If we know that the primary site is going to be down for an extended period of time, we can actually put in the registry that ForceQuorum parameter, so that whenever the cluster service starts in the backup site, it automatically uses that ForceQuorum (slide 25). You have to remember that when the primary site comes back online, that we remove that ForceQuorum key. Because again, if we don't and we bring the primary site back online, and there's a communication failure between the sites, the primary site will stay online because it has a majority of the nodes, three of the five. And if this key is still in the registry, the backup site will also remain online because it has the ForceQuorum parameter listed in there. So you have to be very conscious to remove this key afterwards, and you only want to put this key in there if you know the primary site is going to be down for an extended period of time.
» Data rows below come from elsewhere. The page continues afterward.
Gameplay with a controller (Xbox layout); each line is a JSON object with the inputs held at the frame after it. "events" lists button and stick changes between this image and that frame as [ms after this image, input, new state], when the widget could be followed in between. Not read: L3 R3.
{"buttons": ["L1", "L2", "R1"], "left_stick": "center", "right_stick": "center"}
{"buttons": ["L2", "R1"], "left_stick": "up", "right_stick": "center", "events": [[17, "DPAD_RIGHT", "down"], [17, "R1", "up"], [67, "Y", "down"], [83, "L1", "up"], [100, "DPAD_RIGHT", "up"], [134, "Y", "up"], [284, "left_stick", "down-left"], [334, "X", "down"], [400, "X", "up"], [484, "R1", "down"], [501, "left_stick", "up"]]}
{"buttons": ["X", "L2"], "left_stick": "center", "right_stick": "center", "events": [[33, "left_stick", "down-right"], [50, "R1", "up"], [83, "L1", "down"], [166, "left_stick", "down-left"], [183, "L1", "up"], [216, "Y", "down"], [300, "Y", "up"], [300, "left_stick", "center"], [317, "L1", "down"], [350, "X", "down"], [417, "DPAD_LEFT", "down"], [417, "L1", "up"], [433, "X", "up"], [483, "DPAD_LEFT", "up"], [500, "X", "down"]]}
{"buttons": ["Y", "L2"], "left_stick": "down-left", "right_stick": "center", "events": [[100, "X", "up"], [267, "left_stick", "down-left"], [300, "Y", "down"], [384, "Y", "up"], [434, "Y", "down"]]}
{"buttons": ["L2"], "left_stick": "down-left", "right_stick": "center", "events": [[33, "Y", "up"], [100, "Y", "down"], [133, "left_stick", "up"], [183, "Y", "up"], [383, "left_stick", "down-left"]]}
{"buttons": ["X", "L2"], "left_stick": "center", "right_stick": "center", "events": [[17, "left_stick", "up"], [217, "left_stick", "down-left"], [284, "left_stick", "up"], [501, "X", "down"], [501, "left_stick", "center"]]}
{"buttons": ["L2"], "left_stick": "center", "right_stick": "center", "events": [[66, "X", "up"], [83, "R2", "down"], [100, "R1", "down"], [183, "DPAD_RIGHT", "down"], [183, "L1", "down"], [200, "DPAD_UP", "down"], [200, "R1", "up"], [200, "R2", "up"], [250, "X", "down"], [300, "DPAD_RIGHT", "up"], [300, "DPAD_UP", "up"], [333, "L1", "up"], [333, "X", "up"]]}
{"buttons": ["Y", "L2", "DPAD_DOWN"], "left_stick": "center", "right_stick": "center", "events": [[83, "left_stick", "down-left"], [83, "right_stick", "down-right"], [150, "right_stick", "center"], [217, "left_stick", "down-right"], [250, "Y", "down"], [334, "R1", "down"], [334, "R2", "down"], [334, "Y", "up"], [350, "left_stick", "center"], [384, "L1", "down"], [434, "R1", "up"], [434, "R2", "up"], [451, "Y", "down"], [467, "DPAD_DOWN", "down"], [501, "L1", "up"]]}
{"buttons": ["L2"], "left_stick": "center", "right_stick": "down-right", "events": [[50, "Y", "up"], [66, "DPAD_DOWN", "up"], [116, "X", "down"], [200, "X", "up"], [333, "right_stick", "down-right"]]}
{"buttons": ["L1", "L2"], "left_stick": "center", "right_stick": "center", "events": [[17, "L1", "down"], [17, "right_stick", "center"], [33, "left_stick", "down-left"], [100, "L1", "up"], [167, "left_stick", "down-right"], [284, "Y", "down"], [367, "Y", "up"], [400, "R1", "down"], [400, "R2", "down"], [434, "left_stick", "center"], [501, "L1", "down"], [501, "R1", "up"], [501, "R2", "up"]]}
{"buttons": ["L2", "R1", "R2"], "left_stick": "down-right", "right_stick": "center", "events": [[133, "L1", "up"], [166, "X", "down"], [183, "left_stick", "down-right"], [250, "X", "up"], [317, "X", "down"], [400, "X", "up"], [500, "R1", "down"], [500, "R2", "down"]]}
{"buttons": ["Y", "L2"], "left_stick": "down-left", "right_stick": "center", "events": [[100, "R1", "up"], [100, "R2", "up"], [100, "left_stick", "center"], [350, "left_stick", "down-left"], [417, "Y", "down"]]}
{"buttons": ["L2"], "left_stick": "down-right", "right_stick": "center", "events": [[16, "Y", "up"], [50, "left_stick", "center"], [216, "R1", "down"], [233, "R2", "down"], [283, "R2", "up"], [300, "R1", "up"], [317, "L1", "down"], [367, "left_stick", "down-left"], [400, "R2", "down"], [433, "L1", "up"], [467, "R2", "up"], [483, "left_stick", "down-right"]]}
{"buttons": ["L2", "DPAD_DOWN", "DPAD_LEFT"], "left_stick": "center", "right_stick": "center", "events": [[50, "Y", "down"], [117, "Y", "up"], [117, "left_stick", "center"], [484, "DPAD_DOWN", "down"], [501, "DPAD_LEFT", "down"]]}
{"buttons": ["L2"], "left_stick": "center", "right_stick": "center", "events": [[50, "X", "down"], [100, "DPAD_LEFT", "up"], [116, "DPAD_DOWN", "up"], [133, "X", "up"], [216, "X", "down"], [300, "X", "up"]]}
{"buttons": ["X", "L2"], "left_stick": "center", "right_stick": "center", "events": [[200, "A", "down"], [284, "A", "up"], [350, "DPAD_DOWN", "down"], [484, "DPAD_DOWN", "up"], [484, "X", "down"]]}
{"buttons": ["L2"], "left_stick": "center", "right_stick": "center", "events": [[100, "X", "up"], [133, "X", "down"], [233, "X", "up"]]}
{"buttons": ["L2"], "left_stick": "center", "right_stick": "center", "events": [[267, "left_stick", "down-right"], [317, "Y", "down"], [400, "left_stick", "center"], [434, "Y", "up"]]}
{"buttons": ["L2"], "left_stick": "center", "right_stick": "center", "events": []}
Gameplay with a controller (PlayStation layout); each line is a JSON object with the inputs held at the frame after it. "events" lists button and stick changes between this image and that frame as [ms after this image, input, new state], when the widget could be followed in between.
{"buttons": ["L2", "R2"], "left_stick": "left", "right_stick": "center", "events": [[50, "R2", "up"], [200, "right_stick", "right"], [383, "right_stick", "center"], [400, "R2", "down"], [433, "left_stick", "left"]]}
To configure MNS during the setup of the cluster service (slide 26), towards the end of the New Server Cluster Wizard, there's a Quorum button, where you can click it and by default, cluster service will try to pick a quorum disk, but you can manually change that to Majority Node Set. You can also take a non-MNS cluster, say, a cluster that is used in a local quorum resource or a physical disk resource type, and you can simply create a Majority Node Set resource type, and then using the Quorum tab, change it to that. No restarts are required to do anything like that.

Some considerations when setting up a Majority Node Set cluster (slide 27): odd number clusters are usually the most beneficial versus an even number of nodes in the clusters. For example, you have a six-node cluster with three nodes at the different sites at two different sites. If the communication between the primary site and the backup site fails, each node or each site will have lost three nodes. Three out of six is not a majority, so both the primary site and the backup site would have failed. So, in that particular case, you would have been better off with a seven-node cluster, perhaps, with four nodes at the primary site and three nodes at the backup site.

Again, if the same communication failure occurred between the sites, the primary site would remain online because it has four of the seven, so it does have a majority. Otherwise, if you use an even number and you have a communication failure, which is probably one of the most likely situations, both sites will shut down and require that an administrator start the cluster service with that ForceQuorum parameter.

So, some very basic troubleshooting (slide 28): cluster service is dependent on the server service for the quorum file share. So if the server service is having problems, it could potentially affect the cluster service. Permissions on both the share and the NTFS need to be checked for local Administrators Full Control. Again, this is set up by default, but if we have custom scripts that might change these permissions, that could cause a problem. Back to the server service, if you're having any type of redirector (RDR) errors or certain server (SRV) errors in the event log, that can cause problems with the cluster service, because the configuration updates may not occur. And a real rudimentary test is mapping a drive to that hidden share and doing some copying of files.

One thing of note is that the arbitration, if you have a primary site and a backup site, and a communication failure occurs, the arbitration time can take a little bit longer than, say, a physical disk because one thing with that the cluster service is going to take into consideration when using an MNS resource type for our quorum, is that we're going to wait for things, like SMB (Server Message Block) timeouts. We need to make sure that there is not a network delay that's causing the problems between the sites and not necessarily a full failure.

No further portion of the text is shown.